Interview with Paul Henri Matha, Driving Vision News

“We need to drastically reduce the complexity”

3 min
A graduate of the École des Mines Saint-Étienne and long-time member of international expert groups such as SAE, GTB, and SIA: Paul Henri Matha.

Smart LEDs are transforming car interiors – but also adding complexity. Paul Henri Matha from Driving Vision News explains why the next big challenge for in-car lighting isn’t more innovation, but simplification.

With more than two decades of experience in automotive lighting – including 18 years at Renault and five years at Volvo Cars – Paul Henri Matha has helped shape the evolution of vehicle lighting from functional systems to design-driven, intelligent experiences. Since joining Driving Vision News (DVN) in 2023 and becoming its CEO in 2024, Matha has been driving the company’s mission to connect the global lighting community and foster collaboration across OEMs, Tier-1s, and technology suppliers.

At the upcoming Automotive Interior Lighting Conference in Munich, he will discuss the path from innovation to simplification in smart interior lighting. In the run-up to the event, we asked him how connected LEDs, software control, and system integration will shape the next phase of in-car lighting.

ADT: We are in the midst of a dynamic and disruptive decade for the automotive industry. What do you think are the biggest challenges that the indoor lighting sector will face in the next five years?
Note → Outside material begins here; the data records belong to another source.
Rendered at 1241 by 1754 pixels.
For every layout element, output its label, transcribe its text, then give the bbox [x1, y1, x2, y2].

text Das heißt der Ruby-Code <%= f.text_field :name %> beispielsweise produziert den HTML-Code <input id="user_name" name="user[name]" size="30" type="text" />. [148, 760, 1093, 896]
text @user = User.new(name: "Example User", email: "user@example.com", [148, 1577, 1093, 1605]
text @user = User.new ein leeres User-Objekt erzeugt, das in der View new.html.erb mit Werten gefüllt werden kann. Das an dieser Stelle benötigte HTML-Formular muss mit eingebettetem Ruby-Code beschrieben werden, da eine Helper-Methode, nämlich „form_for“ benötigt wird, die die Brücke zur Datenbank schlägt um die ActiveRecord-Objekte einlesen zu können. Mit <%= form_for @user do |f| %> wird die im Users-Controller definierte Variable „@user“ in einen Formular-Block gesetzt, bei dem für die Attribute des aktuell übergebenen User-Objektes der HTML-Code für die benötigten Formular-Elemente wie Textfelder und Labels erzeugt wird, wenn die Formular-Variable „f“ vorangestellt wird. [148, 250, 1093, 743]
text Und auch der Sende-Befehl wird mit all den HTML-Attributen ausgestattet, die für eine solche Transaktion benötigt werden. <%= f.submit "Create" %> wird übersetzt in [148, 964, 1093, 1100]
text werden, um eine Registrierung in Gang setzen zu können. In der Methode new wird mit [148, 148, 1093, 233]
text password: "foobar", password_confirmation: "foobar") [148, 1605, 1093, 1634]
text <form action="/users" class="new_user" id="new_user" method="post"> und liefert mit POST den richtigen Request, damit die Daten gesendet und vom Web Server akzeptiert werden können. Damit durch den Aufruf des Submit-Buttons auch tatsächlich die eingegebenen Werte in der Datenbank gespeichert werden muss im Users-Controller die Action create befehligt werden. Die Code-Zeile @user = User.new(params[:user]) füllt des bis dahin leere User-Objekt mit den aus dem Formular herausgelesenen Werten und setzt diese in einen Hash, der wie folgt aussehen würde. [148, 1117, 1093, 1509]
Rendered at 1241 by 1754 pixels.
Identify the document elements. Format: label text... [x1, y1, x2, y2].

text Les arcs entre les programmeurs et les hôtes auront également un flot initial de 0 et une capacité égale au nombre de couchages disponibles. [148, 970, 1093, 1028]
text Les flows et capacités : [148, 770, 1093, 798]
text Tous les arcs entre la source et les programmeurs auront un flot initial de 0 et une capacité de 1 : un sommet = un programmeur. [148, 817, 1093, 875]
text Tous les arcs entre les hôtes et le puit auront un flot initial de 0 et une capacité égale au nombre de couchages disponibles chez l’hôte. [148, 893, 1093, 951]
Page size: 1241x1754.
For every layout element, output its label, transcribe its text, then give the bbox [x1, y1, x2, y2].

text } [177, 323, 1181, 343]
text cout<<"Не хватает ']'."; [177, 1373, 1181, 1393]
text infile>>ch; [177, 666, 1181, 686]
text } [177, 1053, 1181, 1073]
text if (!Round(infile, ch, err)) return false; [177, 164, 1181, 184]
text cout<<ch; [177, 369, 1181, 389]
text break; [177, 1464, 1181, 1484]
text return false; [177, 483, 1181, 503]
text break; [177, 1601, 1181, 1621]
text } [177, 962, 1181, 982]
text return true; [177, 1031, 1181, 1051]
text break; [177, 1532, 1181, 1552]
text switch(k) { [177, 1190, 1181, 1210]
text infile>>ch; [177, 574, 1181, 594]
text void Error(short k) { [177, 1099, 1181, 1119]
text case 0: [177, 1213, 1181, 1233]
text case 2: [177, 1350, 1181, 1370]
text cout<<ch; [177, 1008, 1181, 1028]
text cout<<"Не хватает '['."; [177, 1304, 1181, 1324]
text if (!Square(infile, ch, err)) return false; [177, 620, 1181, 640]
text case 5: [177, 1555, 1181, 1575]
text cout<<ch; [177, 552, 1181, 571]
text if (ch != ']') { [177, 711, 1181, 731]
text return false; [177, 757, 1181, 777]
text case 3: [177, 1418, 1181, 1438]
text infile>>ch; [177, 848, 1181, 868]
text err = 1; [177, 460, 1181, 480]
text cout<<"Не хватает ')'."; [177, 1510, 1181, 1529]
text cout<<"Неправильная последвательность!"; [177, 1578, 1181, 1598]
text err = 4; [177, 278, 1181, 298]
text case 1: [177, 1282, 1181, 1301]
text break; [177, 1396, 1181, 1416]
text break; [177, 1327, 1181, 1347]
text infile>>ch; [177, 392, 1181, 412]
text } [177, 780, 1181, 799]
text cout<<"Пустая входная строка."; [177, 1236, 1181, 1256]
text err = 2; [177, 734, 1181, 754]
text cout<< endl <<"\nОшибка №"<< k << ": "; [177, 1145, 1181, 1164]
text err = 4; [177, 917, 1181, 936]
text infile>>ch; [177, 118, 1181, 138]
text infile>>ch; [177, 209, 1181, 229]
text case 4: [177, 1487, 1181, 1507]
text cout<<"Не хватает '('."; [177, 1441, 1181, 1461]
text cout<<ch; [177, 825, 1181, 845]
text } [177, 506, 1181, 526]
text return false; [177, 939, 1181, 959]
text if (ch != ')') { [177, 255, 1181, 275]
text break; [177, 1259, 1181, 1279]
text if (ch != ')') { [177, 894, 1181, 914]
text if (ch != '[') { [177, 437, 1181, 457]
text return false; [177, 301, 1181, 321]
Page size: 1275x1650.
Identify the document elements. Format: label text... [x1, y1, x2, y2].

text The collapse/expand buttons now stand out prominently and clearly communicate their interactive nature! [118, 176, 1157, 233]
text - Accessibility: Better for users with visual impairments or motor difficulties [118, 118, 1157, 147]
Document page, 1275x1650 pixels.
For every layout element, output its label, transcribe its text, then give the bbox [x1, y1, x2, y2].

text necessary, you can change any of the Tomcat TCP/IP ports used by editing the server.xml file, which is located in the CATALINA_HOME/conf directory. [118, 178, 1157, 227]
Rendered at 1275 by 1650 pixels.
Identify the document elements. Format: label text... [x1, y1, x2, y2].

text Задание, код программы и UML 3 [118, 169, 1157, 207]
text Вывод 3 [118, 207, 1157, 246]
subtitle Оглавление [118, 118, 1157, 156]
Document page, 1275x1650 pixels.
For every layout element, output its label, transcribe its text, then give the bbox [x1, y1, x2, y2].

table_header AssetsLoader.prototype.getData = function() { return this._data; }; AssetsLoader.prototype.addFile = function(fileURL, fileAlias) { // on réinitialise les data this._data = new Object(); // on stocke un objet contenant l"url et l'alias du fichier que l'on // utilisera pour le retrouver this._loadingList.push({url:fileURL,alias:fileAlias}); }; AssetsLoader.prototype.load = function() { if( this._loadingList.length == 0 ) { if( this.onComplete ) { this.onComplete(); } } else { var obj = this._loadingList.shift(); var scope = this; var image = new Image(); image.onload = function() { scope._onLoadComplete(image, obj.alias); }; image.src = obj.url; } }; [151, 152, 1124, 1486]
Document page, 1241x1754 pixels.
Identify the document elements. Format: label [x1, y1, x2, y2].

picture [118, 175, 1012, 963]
Matha: Smart LEDs and simplification are for me the biggest challenges for the next five years. Interior lighting was quite nothing 20 years ago – one reading lamp, one glove lamp, one foot lamp. Five euros per car. That’s it. With the transition from bulbs to LEDs, possibilities have exploded, and what was a dream before for designers is now reality. From functional lighting, interior lighting has evolved into backlighting and interactive lighting. User experience is now the main focus, and interior lighting is a big part of it. For that, you need software development, LED control one by one, and intelligent ECUs to interface with ADAS, vehicle behavior, or driver behavior. Then, what do we do? We have designed these new features with huge complexity. We can see vehicles with more than €100 interior lighting setups, some premium cars with more than €1,000 – and it is continuing to increase with the growing importance of the interior in the era of self-driving cars. I think it is time now for simplification. There is no standard protocol for interior lighting; everybody is developing their own solution. We need to drastically reduce the complexity, make it simpler, and then more affordable. This is a big challenge for our industry.

You bring experience from Renault, Volvo and various international expert groups. How do these perspectives shape your role at DVN today?

In my former role, I was trying to define the needs from a customer perspective, then to define the architecture, and then the lamp specification. With DVN, I see that all OEMs are trying to define the need. And this job is not easy because there are multiple solutions and hypotheses. With DVN, I see dozens of solutions, ideas, and the complexity to develop them. In an environment where we must go faster and reduce D&D costs, we need to simplify the different solutions and work all together to converge. I think the AILC conference is a good opportunity for that.

How do you see DVN's role in steering the industry dialogue around indoor lighting – and what added value can DVN bring to the AILC community?

With DVN, we gather the overall lighting community – exterior and interior – all over the world. Everybody has the same challenges. I was in the USA last month, and Smart LEDs are coming there too, a bit later compared to Europe, but with strong interest. In China, they are really advanced – interior lighting is already interacting with music, voice, steering wheel force, and more for many years. With SDV, software allocation is changing from Tier 1 ownership to OEM ownership. That is extending possibilities with over-the-air (OTA) updates and direct interaction with phones or interior displays. This is a revolution that is coming to our industry. We need to be prepared and think about what we can do, how, and in an efficient manner. This is, for me, the main challenge. Everything is possible – so do it in an intelligent way. Collaboration between OEM, Tier 1, and Tier 2 is the key. When I say OEM, I mean the lighting team, UX team, interior trim team, cockpit team. Same for Tier 1 (trim, cockpit, lighting players) and Tier 2 (LED suppliers, LED IC suppliers, SW protocol providers, etc.).